People will say that they did not put a stop to the hazing because they “did not realize it was hazing” or it “didn’t seem bad.” They think because the person being hazed is alive and seemingly alright that everything is fine, and because they did not do it means they are off the hook.

Imagine if everyone thought that way, that if they did not partake in hazing someone or witnessed it and it didn’t “seem bad”, then it wasn’t their fault. Imagine how many lives could have been lost, all because someone didn’t speak up.

Thankfully, there have been people to step up and fight for a change. In 2007, HazingPrevention.org was founded by Tracy Maxwell to educate and inform people on what hazing is and how to prevent it. They also founded National Hazing Prevention Week, which runs the last week of September every year.

Their goal is to bring awareness to hazing and educate people on it so they can put a stop to it. It’s all well and good, but there should be more. As mentioned on their website, hazing prevention should not solely be taken seriously one week out of the year. Instead, it should be taken seriously year-round.

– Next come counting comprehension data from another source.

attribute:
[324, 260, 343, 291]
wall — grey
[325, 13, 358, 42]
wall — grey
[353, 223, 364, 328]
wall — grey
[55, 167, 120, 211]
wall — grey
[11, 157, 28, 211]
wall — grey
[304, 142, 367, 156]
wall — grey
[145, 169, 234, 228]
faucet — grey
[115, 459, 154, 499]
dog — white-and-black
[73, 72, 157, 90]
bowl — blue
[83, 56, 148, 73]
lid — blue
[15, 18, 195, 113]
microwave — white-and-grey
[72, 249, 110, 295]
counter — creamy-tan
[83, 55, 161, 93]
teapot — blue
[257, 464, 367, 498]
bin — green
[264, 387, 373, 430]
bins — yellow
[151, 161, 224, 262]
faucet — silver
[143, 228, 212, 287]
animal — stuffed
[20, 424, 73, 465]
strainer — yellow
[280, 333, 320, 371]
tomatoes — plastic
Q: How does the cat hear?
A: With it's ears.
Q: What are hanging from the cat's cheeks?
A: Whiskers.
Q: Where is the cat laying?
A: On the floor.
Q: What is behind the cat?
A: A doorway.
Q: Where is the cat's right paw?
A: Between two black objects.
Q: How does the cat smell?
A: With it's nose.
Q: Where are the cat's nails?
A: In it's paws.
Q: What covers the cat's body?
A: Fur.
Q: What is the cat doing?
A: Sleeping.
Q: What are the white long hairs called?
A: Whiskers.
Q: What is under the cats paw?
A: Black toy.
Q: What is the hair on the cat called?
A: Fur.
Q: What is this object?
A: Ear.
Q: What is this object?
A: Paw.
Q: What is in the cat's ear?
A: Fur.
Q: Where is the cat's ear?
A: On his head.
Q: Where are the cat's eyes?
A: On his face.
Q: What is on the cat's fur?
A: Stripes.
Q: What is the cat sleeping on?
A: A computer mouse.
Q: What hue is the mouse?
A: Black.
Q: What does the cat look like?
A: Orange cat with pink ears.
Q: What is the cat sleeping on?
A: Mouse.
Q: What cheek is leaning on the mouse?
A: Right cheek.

If more and more people were made aware of what hazing actually is and the effects of it, then maybe they would stop doing it. There is no reason for anyone to be hazed, even if it is to join an organization. If an organization forces you to be hazed just to be in it, then that’s an organization that you should not want to be a part of.

Hazing is very, very real, and the consequences of it are too. The more awareness and education brought up about the subject, the less likely it is to occur in the future. Regardless of your age or position, everyone should join the fight to end hazing, before it ends another person’s life.